Approach #7 (80ms = VERY slightly slower): Same as #1, but without parameters
public List<MyTable> InsertEntries(double[] entries)
{
// Create a variable used to dynamically build the query
var query = new StringBuilder(
"INSERT INTO \"MyTable\" (\"Value\") VALUES");
// Get the result set without auto-assigned ids
var result = entries.Select(e => new MyTable { Value = e }).ToList();
// Add each row directly into the insert statement
for (var i = 0; i < result.Count; ++i)
{
entry = result[i];
query.Append(i == 0 ? ' ' : ',');
query.AppendFormat("({0:E16})", entry.Value);
}
query.Append(" RETURNING \"ID\"");
// Execute the query, and store the ids
var ids = connection.Query<int>(query, null, transaction);
ids.ForEach((id, i) => result[i].ID = id);
// Return the result
return result;
}
This is my favorite approach. It is only marginally slower than the fastest (even with 4000 records, it still runs under 1 second), but requires no special database functions or types. The only thing I don't like about it is that I have to stringify the double precision values, only to be parsed out again by Postgres.
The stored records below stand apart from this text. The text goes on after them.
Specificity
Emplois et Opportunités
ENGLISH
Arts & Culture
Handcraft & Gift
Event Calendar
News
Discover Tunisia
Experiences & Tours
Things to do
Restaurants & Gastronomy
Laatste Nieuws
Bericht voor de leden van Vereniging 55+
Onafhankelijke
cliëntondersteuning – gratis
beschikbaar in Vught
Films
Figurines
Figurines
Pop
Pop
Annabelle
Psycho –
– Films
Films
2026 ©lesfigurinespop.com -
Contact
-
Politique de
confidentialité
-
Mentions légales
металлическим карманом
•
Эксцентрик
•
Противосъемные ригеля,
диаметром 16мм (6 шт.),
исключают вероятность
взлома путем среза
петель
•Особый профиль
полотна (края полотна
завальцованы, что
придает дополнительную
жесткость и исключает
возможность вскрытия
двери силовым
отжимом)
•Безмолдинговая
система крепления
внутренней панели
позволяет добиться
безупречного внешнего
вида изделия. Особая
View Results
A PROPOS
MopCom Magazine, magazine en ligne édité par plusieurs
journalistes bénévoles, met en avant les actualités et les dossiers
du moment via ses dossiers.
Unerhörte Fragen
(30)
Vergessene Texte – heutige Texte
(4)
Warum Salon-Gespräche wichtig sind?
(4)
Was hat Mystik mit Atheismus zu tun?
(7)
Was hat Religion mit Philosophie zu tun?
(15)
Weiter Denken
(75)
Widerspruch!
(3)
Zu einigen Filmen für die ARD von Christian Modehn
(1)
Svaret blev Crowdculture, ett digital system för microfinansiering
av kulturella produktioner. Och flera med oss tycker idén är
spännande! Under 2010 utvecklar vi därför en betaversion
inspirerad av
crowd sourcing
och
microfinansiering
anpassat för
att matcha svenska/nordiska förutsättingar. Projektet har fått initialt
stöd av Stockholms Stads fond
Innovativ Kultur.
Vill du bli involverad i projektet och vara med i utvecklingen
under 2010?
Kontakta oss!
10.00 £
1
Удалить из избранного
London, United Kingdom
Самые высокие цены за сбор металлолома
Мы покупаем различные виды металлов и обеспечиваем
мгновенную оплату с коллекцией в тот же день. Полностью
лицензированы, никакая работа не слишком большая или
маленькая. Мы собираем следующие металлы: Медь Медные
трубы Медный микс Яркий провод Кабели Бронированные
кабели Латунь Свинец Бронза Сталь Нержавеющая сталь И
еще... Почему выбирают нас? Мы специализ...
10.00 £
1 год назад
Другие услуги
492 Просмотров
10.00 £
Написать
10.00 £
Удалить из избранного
It would be preferable to send the values in binary so they took up 8 bytes instead of the massive 20 or so bytes I have allocated for them.
Approach #8 (80ms): Same as #5, but in pure sql
The only difference between this approach and Approach #5 is the following change to the "InsertIntoMyTable" function:
CREATE FUNCTION "InsertIntoMyTable"(
entries "MyTableType"[]) RETURNS SETOF INT AS $$
INSERT INTO "MyTable" ("Value")
SELECT a.* FROM UNNEST(entries) a RETURNING "ID";
$$ LANGUAGE SQL;
This approach, like #5, requires one function per "MyTable" partition. This is the fastest because the query plan can be generated once for each function, then reused. In the other approaches, the query must be parsed, then planned, then executed. Despite this being the fastest, I didn't choose it due to the additional requirements on the database side over Approach #7, with very little speed benefit.